Я пристраиваюсь рядом с ней на кровать, улыбаюсь ей, она улыбается мне в ответ, смотрит на меня, а потом возвращается к своим книгам. Ей совсем не мешает, что я сижу сбоку и наблюдаю за ней, она так уверена в наших отношениях, что не чувствует необходимости отложить ручку и обменяться со мной парой слов. Интересно, найдется ли кто-нибудь, кто захочет забрать ее у меня?

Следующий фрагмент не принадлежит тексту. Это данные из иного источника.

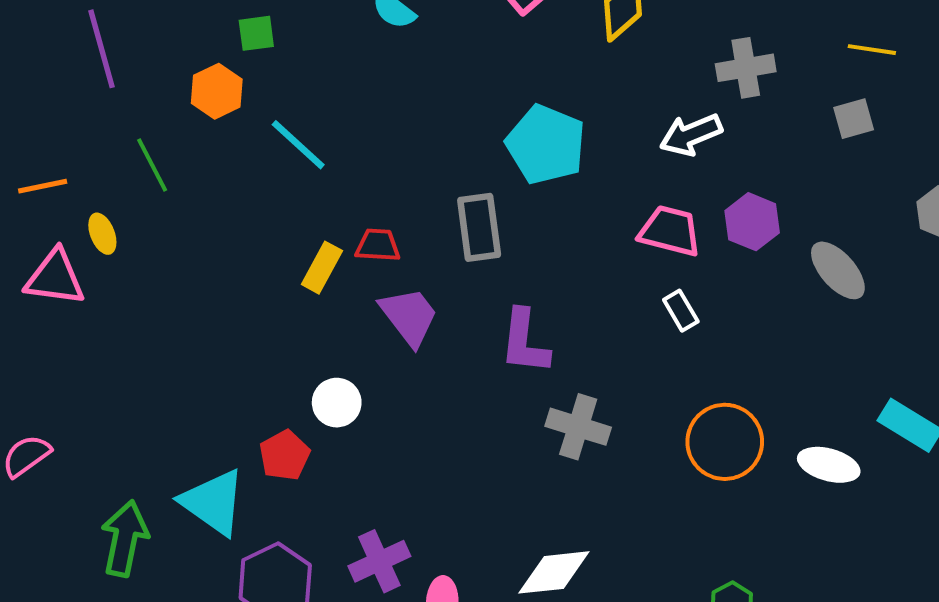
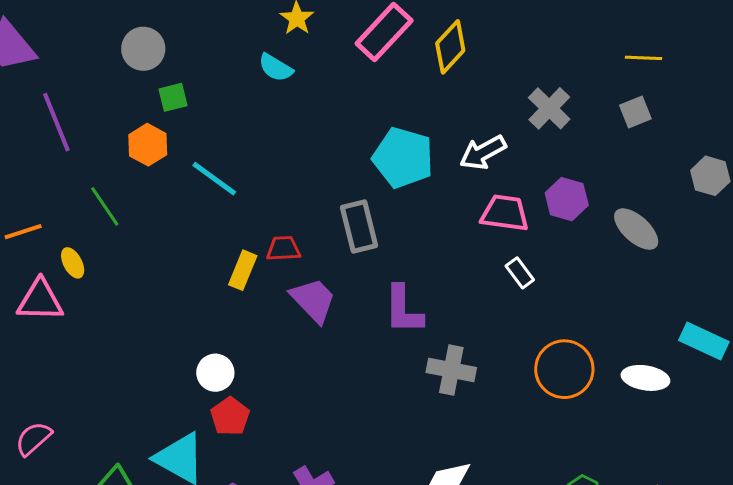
gray cross: (746, 68) -> (549, 108), moved, turned -30
white arrow: (691, 135) -> (483, 152), moved
white circle: (337, 403) -> (215, 373), moved

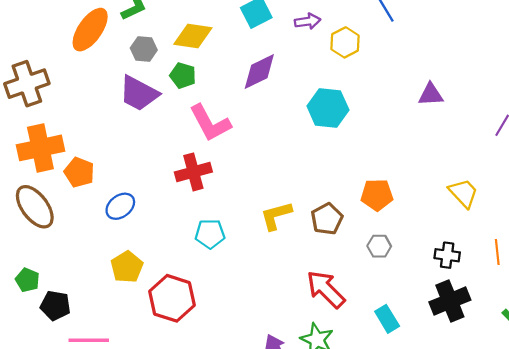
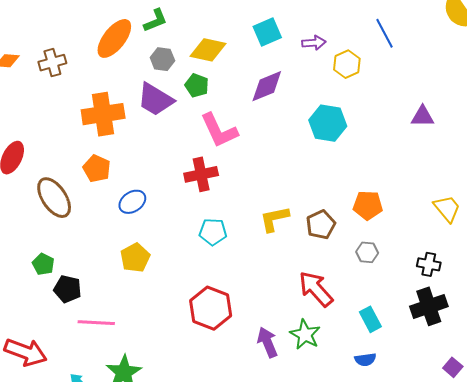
brown cross: (27, 84) -> (52, 63), moved, size x0.7
orange cross: (40, 148) -> (103, 114), moved
red hexagon: (172, 298) -> (211, 308), moved

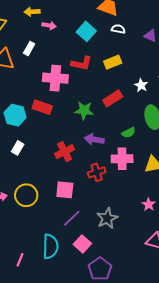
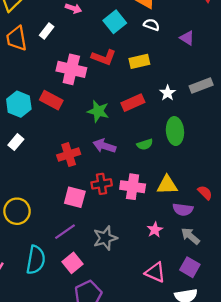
pink cross: (122, 159) -> (133, 187), moved
pink square: (65, 190) -> (75, 197), moved
yellow circle: (26, 195) -> (17, 211), moved

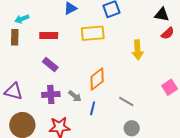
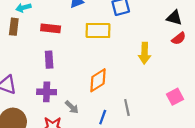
purple rectangle: (50, 64) -> (49, 60), turned 42
gray arrow: (75, 96) -> (72, 107), moved
gray line: (126, 102) -> (127, 107), turned 42
blue line: (93, 108) -> (103, 117), moved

Уже давно я не прикасался к ней. Она сносит это молча. Я рассматриваю ее, прищурив глаза. Через расстегнутый халат видны бледные груди. Если я сейчас встану и обниму ее, будет ли она сопротивляться? Может быть, обрадуется, но возможно, и она потеряла желание.
— Ты еще видишь сны?
Она откладывает ручку, удивленная.
— Иногда.
Молчание. Пусть бы она рассказала мне свой сон, как в первые годы. Вот уже много лет не рассказывает она мне свои сны. Вид у нее озабоченный, она серьезно и испытующе смотрит на меня, потом снова берется за ручку, читает то, что написала, и зачеркивает.
— Ты не устала?
— Устала, но мне хочется закончить эту страницу.
— Ну как, продвигается?
— С трудом. В этом старом французском сам черт ногу сломит.
— Всегда тебе надо что-нибудь изучать… Она слегка краснеет, в глазах появляется какой-то странный блеск.
— Ты хочешь, чтобы я перестала?
— Нет, почему? Если это важно для тебя…
— Нет… чтобы я сейчас перестала.
— Нет, зачем же? Если ты не устала…
Я растягиваюсь на кровати, сую подушку под голову, отяжелевший и сонный. Я не сказал, что не люблю ее, я еще этого не сказал, я только уверен, что долго так не может продолжаться.
Под скрип ее пера и шелест бумаг я засыпаю, потом слышу, как она шепчет: «Адам, Адам», — в комнате темно, она стоит надо мной и пытается разбудить. Я не шевелюсь, хочу увидеть, дотронется ли она до меня, но нет, просто ждет некоторое время, а потом выходит из комнаты.
Я в одном из классов, где лежат остатки строительного камня, в углу куча песка. Большинство учеников еще не в классе, хотя звонок уже отзвенел, в ушах теперь звучит что-то вроде эха. Я спрашиваю одного из учеников, где остальные, и он объясняет: «Они на уроке физкультуры, сейчас придут»; но никто больше не приходит, и я нервничаю, давно пора начинать урок, книги и конспекты уже лежат передо мной открытые. Тема — что-то о второй мировой войне, в этой теме я не чувствую себя уверенно, ее всегда трудно объяснять.
Ученик, который говорил со мной, сидит за первой партой. Это новый репатриант из Восточной Европы, с болезненным лицом, у него сильный акцент, сидит закутанный в тяжелое пальто, в такой смешной сибирской шапке, в шарфе, смотрит на меня хитрыми глазками, изучает. В сущности, в классе, кроме него, никого нет, за других учеников я приняла тени, отбрасываемые стульями.
— Что, неужели тебе так уж холодно? — спрашиваю я его, сердясь.